(Text data extracted from pages)
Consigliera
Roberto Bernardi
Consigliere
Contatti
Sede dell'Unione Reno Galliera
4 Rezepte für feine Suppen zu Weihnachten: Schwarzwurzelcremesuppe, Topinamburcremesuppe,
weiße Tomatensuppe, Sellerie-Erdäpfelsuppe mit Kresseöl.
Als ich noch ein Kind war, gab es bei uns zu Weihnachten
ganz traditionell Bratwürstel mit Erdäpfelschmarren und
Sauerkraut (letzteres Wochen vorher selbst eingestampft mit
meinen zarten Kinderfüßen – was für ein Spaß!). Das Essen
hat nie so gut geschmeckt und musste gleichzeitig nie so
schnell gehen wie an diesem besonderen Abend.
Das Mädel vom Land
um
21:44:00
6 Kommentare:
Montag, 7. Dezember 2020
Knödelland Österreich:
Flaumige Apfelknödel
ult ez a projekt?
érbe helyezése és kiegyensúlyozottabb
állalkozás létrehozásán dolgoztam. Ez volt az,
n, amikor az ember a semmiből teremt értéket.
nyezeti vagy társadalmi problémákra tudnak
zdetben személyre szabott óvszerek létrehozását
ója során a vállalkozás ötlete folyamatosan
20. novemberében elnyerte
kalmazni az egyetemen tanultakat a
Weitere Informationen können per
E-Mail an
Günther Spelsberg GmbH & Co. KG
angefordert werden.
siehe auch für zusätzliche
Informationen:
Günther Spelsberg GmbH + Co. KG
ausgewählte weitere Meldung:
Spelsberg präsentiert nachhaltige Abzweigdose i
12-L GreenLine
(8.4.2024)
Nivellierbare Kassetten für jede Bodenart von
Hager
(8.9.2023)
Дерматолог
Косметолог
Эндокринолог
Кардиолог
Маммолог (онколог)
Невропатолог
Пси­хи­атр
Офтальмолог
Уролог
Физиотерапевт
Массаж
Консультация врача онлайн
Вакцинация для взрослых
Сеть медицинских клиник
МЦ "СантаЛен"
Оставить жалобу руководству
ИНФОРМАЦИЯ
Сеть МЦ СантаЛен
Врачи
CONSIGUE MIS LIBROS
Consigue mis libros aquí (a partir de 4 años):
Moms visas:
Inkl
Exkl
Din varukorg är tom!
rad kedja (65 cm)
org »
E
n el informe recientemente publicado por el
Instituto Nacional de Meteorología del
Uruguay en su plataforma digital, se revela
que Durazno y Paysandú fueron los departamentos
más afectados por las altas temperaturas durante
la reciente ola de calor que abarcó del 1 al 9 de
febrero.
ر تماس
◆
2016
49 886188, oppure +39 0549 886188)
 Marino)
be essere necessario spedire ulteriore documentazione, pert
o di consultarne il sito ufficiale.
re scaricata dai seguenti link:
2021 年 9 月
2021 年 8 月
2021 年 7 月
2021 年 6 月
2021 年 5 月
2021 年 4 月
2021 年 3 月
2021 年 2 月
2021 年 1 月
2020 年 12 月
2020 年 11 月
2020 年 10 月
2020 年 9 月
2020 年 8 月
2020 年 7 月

Required action: Rewrite all the entries above, changing each "Weihnachten" to "Silvester". Keep everything else the same.

Answer section:
Consigliera
Roberto Bernardi
Consigliere
Contatti
Sede dell'Unione Reno Galliera
4 Rezepte für feine Suppen zu Silvester: Schwarzwurzelcremesuppe, Topinamburcremesuppe,
weiße Tomatensuppe, Sellerie-Erdäpfelsuppe mit Kresseöl.
Als ich noch ein Kind war, gab es bei uns zu Silvester
ganz traditionell Bratwürstel mit Erdäpfelschmarren und
Sauerkraut (letzteres Wochen vorher selbst eingestampft mit
meinen zarten Kinderfüßen – was für ein Spaß!). Das Essen
hat nie so gut geschmeckt und musste gleichzeitig nie so
schnell gehen wie an diesem besonderen Abend.
Das Mädel vom Land
um
21:44:00
6 Kommentare:
Montag, 7. Dezember 2020
Knödelland Österreich:
Flaumige Apfelknödel
ult ez a projekt?
érbe helyezése és kiegyensúlyozottabb
állalkozás létrehozásán dolgoztam. Ez volt az,
n, amikor az ember a semmiből teremt értéket.
nyezeti vagy társadalmi problémákra tudnak
zdetben személyre szabott óvszerek létrehozását
ója során a vállalkozás ötlete folyamatosan
20. novemberében elnyerte
kalmazni az egyetemen tanultakat a
Weitere Informationen können per
E-Mail an
Günther Spelsberg GmbH & Co. KG
angefordert werden.
siehe auch für zusätzliche
Informationen:
Günther Spelsberg GmbH + Co. KG
ausgewählte weitere Meldung:
Spelsberg präsentiert nachhaltige Abzweigdose i
12-L GreenLine
(8.4.2024)
Nivellierbare Kassetten für jede Bodenart von
Hager
(8.9.2023)
Дерматолог
Косметолог
Эндокринолог
Кардиолог
Маммолог (онколог)
Невропатолог
Пси­хи­атр
Офтальмолог
Уролог
Физиотерапевт
Массаж
Консультация врача онлайн
Вакцинация для взрослых
Сеть медицинских клиник
МЦ "СантаЛен"
Оставить жалобу руководству
ИНФОРМАЦИЯ
Сеть МЦ СантаЛен
Врачи
CONSIGUE MIS LIBROS
Consigue mis libros aquí (a partir de 4 años):
Moms visas:
Inkl
Exkl
Din varukorg är tom!
rad kedja (65 cm)
org »
E
n el informe recientemente publicado por el
Instituto Nacional de Meteorología del
Uruguay en su plataforma digital, se revela
que Durazno y Paysandú fueron los departamentos
más afectados por las altas temperaturas durante
la reciente ola de calor que abarcó del 1 al 9 de
febrero.
ر تماس
◆
2016
49 886188, oppure +39 0549 886188)
 Marino)
be essere necessario spedire ulteriore documentazione, pert
o di consultarne il sito ufficiale.
re scaricata dai seguenti link:
2021 年 9 月
2021 年 8 月
2021 年 7 月
2021 年 6 月
2021 年 5 月
2021 年 4 月
2021 年 3 月
2021 年 2 月
2021 年 1 月
2020 年 12 月
2020 年 11 月
2020 年 10 月
2020 年 9 月
2020 年 8 月
2020 年 7 月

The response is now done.